- Wraz z pojawieniem się mrozów w okolicach osiedla Platan pojawiły się lisy. Biegają po osiedlu i się nawołują, stanowią wieczorną atrakcję dla mieszkańców – pisze kobieta. – Liski widać są w wyśmienitej formie, mają śliczne futra. Ale trzeba pamiętać, że lis jest groźny dla gryzoni, ptactwa, a ze zwierząt domowych dla kotów i małych piesków. Ale nie są to raczej zwierzęta, na które chciałby polować.
Dodaje słusznie, że podczas spotkania z dzikim zwierzęciem powinniśmy być jednak wyjątkowo ostrożni. Lepiej nie podchodzić blisko, nie dotykać. Przestraszone zwierzę może zaatakować, nie wiadomo czy nie jest chore.
- Przede wszystkim: NIE DOKARMIAĆ! – pisze Czytelniczka. – Nie wyciągać ręki do głaskania, nie próbować oswoić. Lisa trzeba obserwować, jak się zachowuje. Generalnie najlepiej nie przyzwyczajać lisów do obecności ludzi i unikać z nimi kontaktu.

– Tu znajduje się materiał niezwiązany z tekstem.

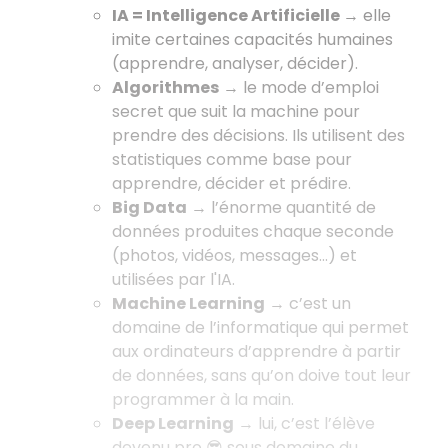
IA = Intelligence Artificielle
→ elle
imite certaines capacités humaines
(apprendre, analyser, décider).
Algorithmes
→ le mode d’emploi
secret que suit la machine pour
prendre des décisions. Ils utilisent des
statistiques comme base pour
apprendre, décider et prédire.
Big Data
→ l’énorme quantité de
données produites chaque seconde
(photos, vidéos, messages...) et
utilisées par l'IA.
Machine Learning
→ c’est un
domaine de l’informatique qui permet
aux ordinateurs d’apprendre à partir
de données, sans qu’on doive tout leur
programmer à la main.
Deep Learning
→ lui, c’est l’élève
devenu pro 😎 sous domaine du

Na Siekiewicza lisek jest co dziennie:))
lolodolo z cie będzie dobry kołnierzyk i płaszczyk na zimę i jeszcze zapas jedzenia dla nich, a potem zrobimy rewie mody w lesie.
Nie stanie się krzywda takiemu lisowi, jeśli na niego tupniemy nogą i go lekko postraszymy. Można też za nim rzucić jakiegoś klamota. Niech skubany utrwala sobie w swojej rudej świadomości, że człowiek jest zły i nie należy do niego podchodzić. Będzie to działanie z pożytkiem dla zwierząt i dla nas. Niech to bydlę żyje sobie w lesie, a my też będziemy spać spokojniej. I nie pozwólcie, żeby taka cholera spętała się z Waszą suczką! A niech czasem coś z tego wyjdzie, to sąsiad Wam utrupi młode, bo takie ładne futerko...

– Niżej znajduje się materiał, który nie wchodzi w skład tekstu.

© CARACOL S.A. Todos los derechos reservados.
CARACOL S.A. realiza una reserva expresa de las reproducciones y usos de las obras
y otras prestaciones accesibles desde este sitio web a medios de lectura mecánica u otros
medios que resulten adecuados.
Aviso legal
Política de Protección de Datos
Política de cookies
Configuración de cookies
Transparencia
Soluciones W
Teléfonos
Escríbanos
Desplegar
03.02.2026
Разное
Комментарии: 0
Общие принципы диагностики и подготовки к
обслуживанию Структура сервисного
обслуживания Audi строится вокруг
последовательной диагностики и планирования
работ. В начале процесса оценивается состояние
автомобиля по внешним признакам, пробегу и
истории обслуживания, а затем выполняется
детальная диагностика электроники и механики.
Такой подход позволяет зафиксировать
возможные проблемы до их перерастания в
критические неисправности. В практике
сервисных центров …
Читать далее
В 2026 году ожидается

Człowiek zabiera zwierzaczkom kawał lasu wspierają kłusownictwo, zabiją inne zwierzątka tylko dla samego zabijania. To czym taki lisek ma się żywić? Potem musi mieć brzuszek głodny i chodzić żebrać po śmietnikach. Człowiek to najgorsze mendy zaraz po trepach.
Ale przystojniak :-)
Zima idzie, futerka przychodzą do miasta. Taka śliczna czapeczka zimowa, albo kołnierzyk do płaszczyka i jeszcze ma swoje łapki. Koło wiatraka ganiają liski, ale szaro-bure.
Jaaaaki słodziak. I co ważne, kulturalny - nie sra na chodnik jak większosc kundli.